Dans les histoires de cow-boys que j’avais lues, il était coutumier d’entrer de force dans les prisons pour libérer quelqu’un. Cela faisait en quelque sorte partie de la vie quotidienne ; c’était prévu. Mais, ici, cela ne devait certainement pas se faire – ce n’était pas prévu, ce qui était un grand avantage pour moi. Je savais à quoi ressemblait la prison, et je savais aussi qui j’y trouverais. Et, quand ils me verraient arriver, ils ne me prendraient pas pour un bandit désespéré prêt à tout pour faire sortir un de ses complices, mais pour un petit écolier avide d’apprendre. Et c’était là, je pense, que résidait mon principal atout.

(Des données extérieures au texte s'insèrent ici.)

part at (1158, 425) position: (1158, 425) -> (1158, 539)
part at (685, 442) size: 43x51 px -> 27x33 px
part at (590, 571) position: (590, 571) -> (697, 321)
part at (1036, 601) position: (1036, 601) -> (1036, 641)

D’un autre côté, je ne pouvais compter que sur moi-même. Si je commettais la moindre erreur, ou si je n’avais pas de chance, je me retrouverais en prison aux côtés de Jimmy, et sûrement au deuxième étage par-dessus le marché !

Peu avant d’arriver à la prison, je m’agenouillai sur le sol et emplis à moitié la chaussette de sable humide.

Cette fois-ci, je n’hésitai pas. J’allai droit vers le portail. Seuls deux des bureaux donnant sur le hall étaient éclairés par des lampes à huile. Je regardai dans le premier. Le sergent Robards était là.

« Bonjour, sergent, » lui dis-je. « Comment allez-vous, ce soir ? »

— « Bonjour, Billy. Pour le moment, tout est calme, mais ça ne va pas durer. »

— « Ah oui ? »

— « Oui. Cette nuit on va arrêter les anti-Rédemptionnistes. Les gars viennent juste de partir. Tu ne pourras pas rester longtemps. »

— « Oh ! »

— « Et ta rédaction, ça a marché ? »

Cela me prit au dépourvu, mais j’eus vite fait de me ressaisir.

— « Je viens juste de la terminer ; je ne la rends que demain. »

— « Tu as vu tout ce que tu voulais voir, alors ? »

— « Oui, oui. J’étais juste venu vous dire bonjour. Et puis, vous vous souvenez, au stand de tir, vous m’aviez dit qu’un jour vous me montreriez…»

Il regarda l’horloge murale.

— « D’accord. Je suis champion de la ville, tu sais. »

— « Formidable ! » m’exclamai-je, tout en me disant que je devais avoir l’air bien stupide.

Nous descendîmes au sous-sol ; Robards marchait devant moi, nous éclairant avec une lampe. Arrivé près de la salle de tir, il prit son trousseau et chercha la clef. Je sortis la chaussette bourrée de sable de ma poche. J’hésitai : il n’est pas facile de se décider à faire mal délibérément à quelqu’un. Mais, juste à ce moment, il tourna la tête pour me dire quelque chose. Sans réfléchir davantage, j’abattis de toutes mes forces la chaussette sur sa nuque. Il s’effondra. J’essayai de le retenir, mais il était trop lourd pour moi. En le poussant contre le mur, je réussis pourtant à freiner sa chute et l’étendis doucement sur le sol. Je laissai la lampe là où il l’avait posée.

L’arsenal se trouvait de l’autre côté de la salle. Je pris le trousseau de la main de Robards ; la clef que je cherchais devait être une de celles se trouvant à côté de celle du stand de tir. En effet, la porte s’ouvrit au second essai. Je retournai auprès du sergent Robards, l’empoignai par le col de sa veste et parvins à le traîner jusque dans l’arsenal. Ensuite, je sortis ma cordelette et lui liai les pieds et les mains, vidai le sable contenu dans la chaussette et lui fourrai celle-ci dans la bouche. Mon cœur battait à se rompre, et ce fut en haletant que j’allai chercher la lampe.